What you should do | The response has to reproduce all entries exactly while excluding their pictures.

Excerpted data |
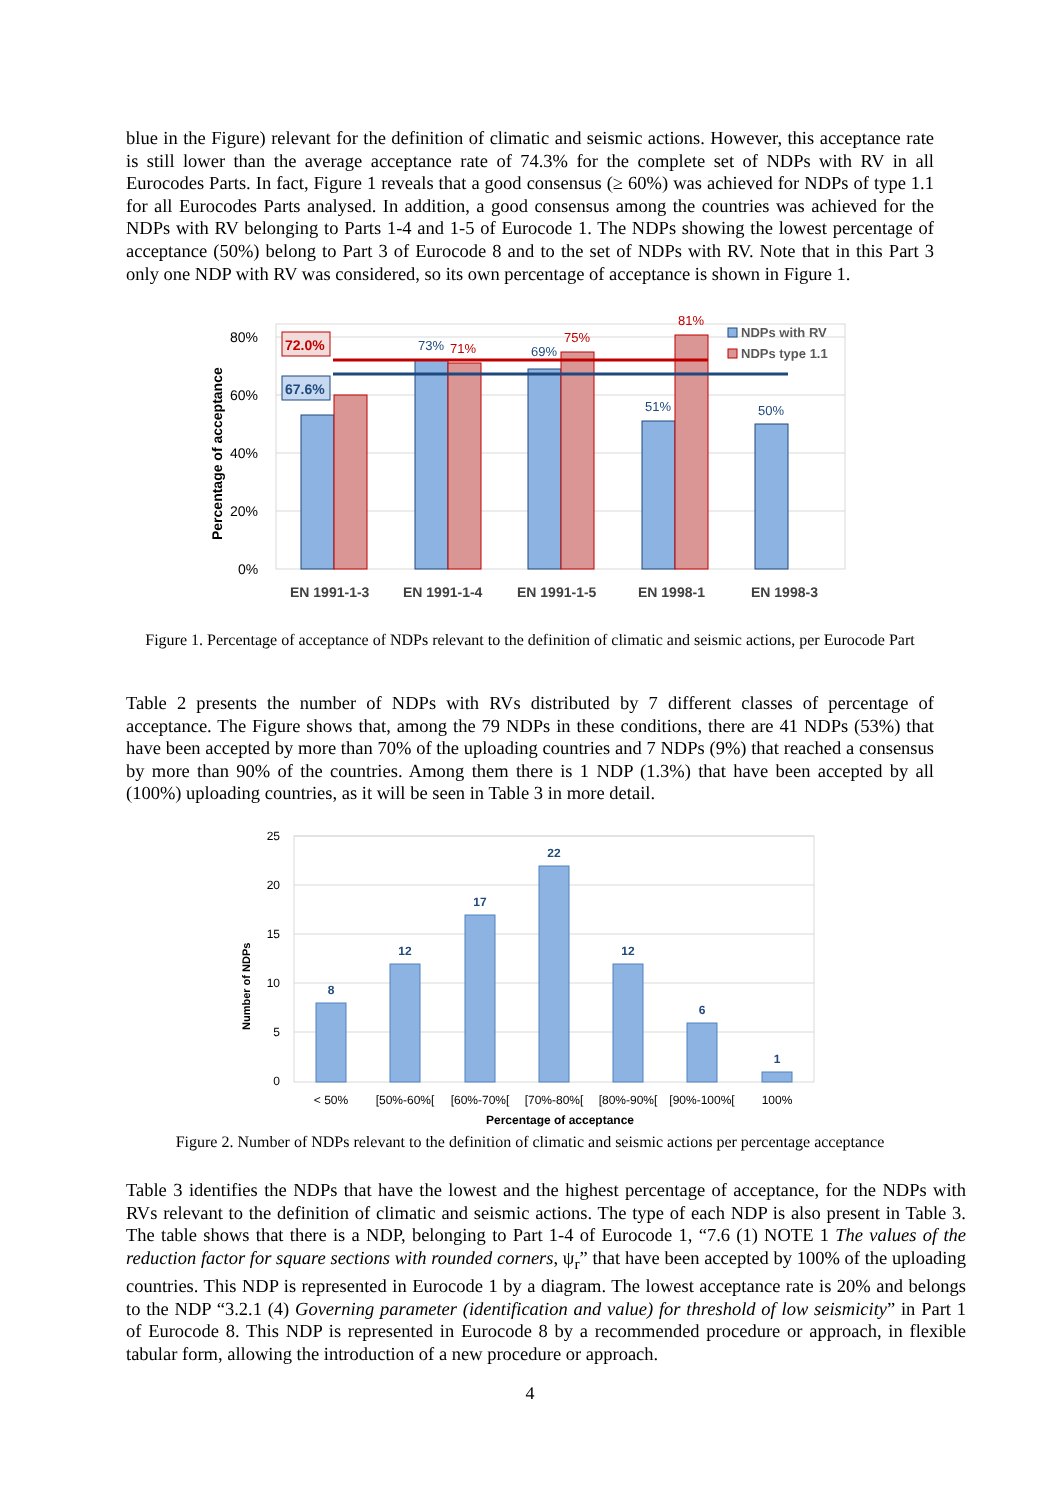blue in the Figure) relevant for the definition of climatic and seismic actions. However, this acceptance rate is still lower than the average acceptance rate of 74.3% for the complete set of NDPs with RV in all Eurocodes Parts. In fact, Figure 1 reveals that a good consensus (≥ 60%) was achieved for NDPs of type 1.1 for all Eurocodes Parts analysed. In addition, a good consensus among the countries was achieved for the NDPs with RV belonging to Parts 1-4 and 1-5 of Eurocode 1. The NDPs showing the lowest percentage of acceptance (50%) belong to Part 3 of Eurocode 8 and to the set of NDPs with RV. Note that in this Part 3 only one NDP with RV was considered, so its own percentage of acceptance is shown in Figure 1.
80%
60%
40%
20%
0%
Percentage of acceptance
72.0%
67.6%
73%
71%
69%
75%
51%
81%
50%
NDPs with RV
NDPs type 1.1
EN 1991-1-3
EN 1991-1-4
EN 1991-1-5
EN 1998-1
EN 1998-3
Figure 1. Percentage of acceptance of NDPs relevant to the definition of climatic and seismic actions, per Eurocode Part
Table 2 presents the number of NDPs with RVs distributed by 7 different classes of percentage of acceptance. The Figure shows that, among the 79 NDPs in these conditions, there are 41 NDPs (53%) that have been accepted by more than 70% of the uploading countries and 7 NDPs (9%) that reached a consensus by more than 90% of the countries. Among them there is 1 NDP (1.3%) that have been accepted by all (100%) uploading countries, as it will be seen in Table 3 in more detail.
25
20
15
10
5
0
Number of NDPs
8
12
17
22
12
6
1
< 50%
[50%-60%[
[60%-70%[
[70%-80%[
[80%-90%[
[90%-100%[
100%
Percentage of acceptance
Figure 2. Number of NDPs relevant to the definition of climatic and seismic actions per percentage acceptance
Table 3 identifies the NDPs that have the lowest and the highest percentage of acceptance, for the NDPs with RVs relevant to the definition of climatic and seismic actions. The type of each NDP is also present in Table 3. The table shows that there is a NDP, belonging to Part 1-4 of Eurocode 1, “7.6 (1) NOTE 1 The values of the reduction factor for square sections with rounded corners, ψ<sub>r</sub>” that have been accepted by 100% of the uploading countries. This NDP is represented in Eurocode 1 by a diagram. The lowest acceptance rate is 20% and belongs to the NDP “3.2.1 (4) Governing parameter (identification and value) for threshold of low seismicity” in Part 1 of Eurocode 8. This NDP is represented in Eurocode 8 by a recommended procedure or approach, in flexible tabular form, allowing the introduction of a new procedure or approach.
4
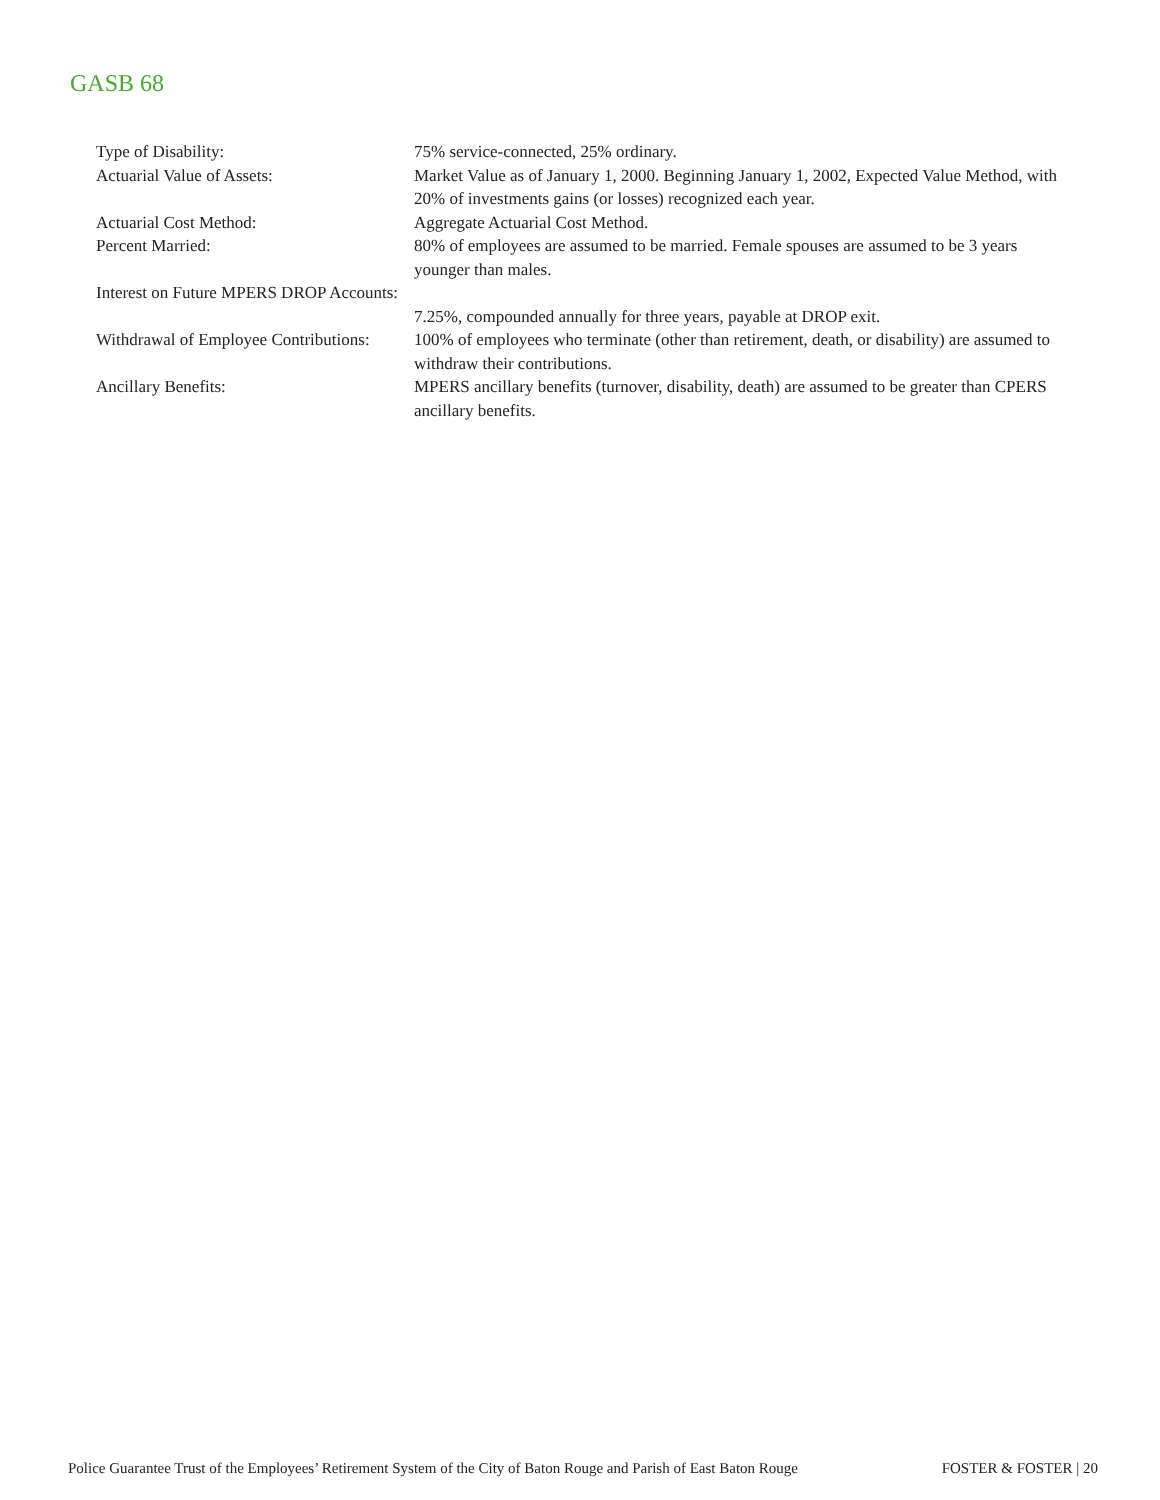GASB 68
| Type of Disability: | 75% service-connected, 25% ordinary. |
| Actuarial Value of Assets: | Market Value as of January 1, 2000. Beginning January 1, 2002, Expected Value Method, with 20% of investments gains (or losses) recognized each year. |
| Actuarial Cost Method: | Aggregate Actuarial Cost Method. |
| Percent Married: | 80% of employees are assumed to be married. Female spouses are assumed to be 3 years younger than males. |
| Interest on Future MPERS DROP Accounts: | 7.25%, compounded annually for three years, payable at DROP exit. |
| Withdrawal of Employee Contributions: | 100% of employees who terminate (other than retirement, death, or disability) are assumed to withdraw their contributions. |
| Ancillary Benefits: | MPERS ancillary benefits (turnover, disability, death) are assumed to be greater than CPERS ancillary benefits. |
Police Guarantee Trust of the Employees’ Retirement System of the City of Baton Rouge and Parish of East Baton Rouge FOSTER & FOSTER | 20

Finished exercise |
blue in the Figure) relevant for the definition of climatic and seismic actions. However, this acceptance rate is still lower than the average acceptance rate of 74.3% for the complete set of NDPs with RV in all Eurocodes Parts. In fact, Figure 1 reveals that a good consensus (≥ 60%) was achieved for NDPs of type 1.1 for all Eurocodes Parts analysed. In addition, a good consensus among the countries was achieved for the NDPs with RV belonging to Parts 1-4 and 1-5 of Eurocode 1. The NDPs showing the lowest percentage of acceptance (50%) belong to Part 3 of Eurocode 8 and to the set of NDPs with RV. Note that in this Part 3 only one NDP with RV was considered, so its own percentage of acceptance is shown in Figure 1.
80%
60%
40%
20%
0%
Percentage of acceptance
72.0%
67.6%
73%
71%
69%
75%
51%
81%
50%
NDPs with RV
NDPs type 1.1
EN 1991-1-3
EN 1991-1-4
EN 1991-1-5
EN 1998-1
EN 1998-3
Figure 1. Percentage of acceptance of NDPs relevant to the definition of climatic and seismic actions, per Eurocode Part
Table 2 presents the number of NDPs with RVs distributed by 7 different classes of percentage of acceptance. The Figure shows that, among the 79 NDPs in these conditions, there are 41 NDPs (53%) that have been accepted by more than 70% of the uploading countries and 7 NDPs (9%) that reached a consensus by more than 90% of the countries. Among them there is 1 NDP (1.3%) that have been accepted by all (100%) uploading countries, as it will be seen in Table 3 in more detail.
25
20
15
10
5
0
Number of NDPs
8
12
17
22
12
6
1
< 50%
[50%-60%[
[60%-70%[
[70%-80%[
[80%-90%[
[90%-100%[
100%
Percentage of acceptance
Figure 2. Number of NDPs relevant to the definition of climatic and seismic actions per percentage acceptance
Table 3 identifies the NDPs that have the lowest and the highest percentage of acceptance, for the NDPs with RVs relevant to the definition of climatic and seismic actions. The type of each NDP is also present in Table 3. The table shows that there is a NDP, belonging to Part 1-4 of Eurocode 1, “7.6 (1) NOTE 1 The values of the reduction factor for square sections with rounded corners, ψ<sub>r</sub>” that have been accepted by 100% of the uploading countries. This NDP is represented in Eurocode 1 by a diagram. The lowest acceptance rate is 20% and belongs to the NDP “3.2.1 (4) Governing parameter (identification and value) for threshold of low seismicity” in Part 1 of Eurocode 8. This NDP is represented in Eurocode 8 by a recommended procedure or approach, in flexible tabular form, allowing the introduction of a new procedure or approach.
4
GASB 68
| Type of Disability: | 75% service-connected, 25% ordinary. |
| Actuarial Value of Assets: | Market Value as of January 1, 2000. Beginning January 1, 2002, Expected Value Method, with 20% of investments gains (or losses) recognized each year. |
| Actuarial Cost Method: | Aggregate Actuarial Cost Method. |
| Percent Married: | 80% of employees are assumed to be married. Female spouses are assumed to be 3 years younger than males. |
| Interest on Future MPERS DROP Accounts: | 7.25%, compounded annually for three years, payable at DROP exit. |
| Withdrawal of Employee Contributions: | 100% of employees who terminate (other than retirement, death, or disability) are assumed to withdraw their contributions. |
| Ancillary Benefits: | MPERS ancillary benefits (turnover, disability, death) are assumed to be greater than CPERS ancillary benefits. |
Police Guarantee Trust of the Employees’ Retirement System of the City of Baton Rouge and Parish of East Baton Rouge FOSTER & FOSTER | 20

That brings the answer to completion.